**YOUR OBJECTIVE**
Rewrite the material below with "absolute pixels" changed to "image pixels" and everything else left as it is. Leave the pictures out of your version.

(Stored data entries)
-----

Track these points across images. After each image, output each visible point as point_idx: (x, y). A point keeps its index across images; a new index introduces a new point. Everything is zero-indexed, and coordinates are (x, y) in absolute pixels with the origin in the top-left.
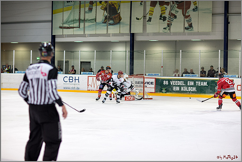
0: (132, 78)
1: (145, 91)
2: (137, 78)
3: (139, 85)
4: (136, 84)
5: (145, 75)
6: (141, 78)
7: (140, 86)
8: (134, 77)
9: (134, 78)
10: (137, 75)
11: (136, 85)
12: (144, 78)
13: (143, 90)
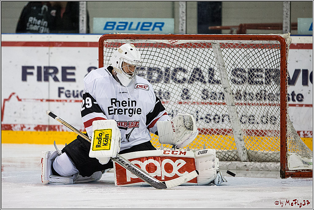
0: (209, 46)
1: (289, 129)
2: (243, 46)
3: (255, 89)
4: (234, 81)
5: (294, 26)
6: (263, 47)
7: (260, 96)
8: (224, 42)
9: (223, 46)
10: (242, 29)
11: (235, 88)
12: (283, 48)
13: (278, 121)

-----

**TASK RESULT**
Track these points across images. After each image, output each visible point as point_idx: (x, y). A point keeps its index across images; a new index introduces a new point. Everything is zero-indexed, and coordinates are (x, y) in image pixels with the origin in the top-left.
0: (132, 78)
1: (145, 91)
2: (137, 78)
3: (139, 85)
4: (136, 84)
5: (145, 75)
6: (141, 78)
7: (140, 86)
8: (134, 77)
9: (134, 78)
10: (137, 75)
11: (136, 85)
12: (144, 78)
13: (143, 90)
0: (209, 46)
1: (289, 129)
2: (243, 46)
3: (255, 89)
4: (234, 81)
5: (294, 26)
6: (263, 47)
7: (260, 96)
8: (224, 42)
9: (223, 46)
10: (242, 29)
11: (235, 88)
12: (283, 48)
13: (278, 121)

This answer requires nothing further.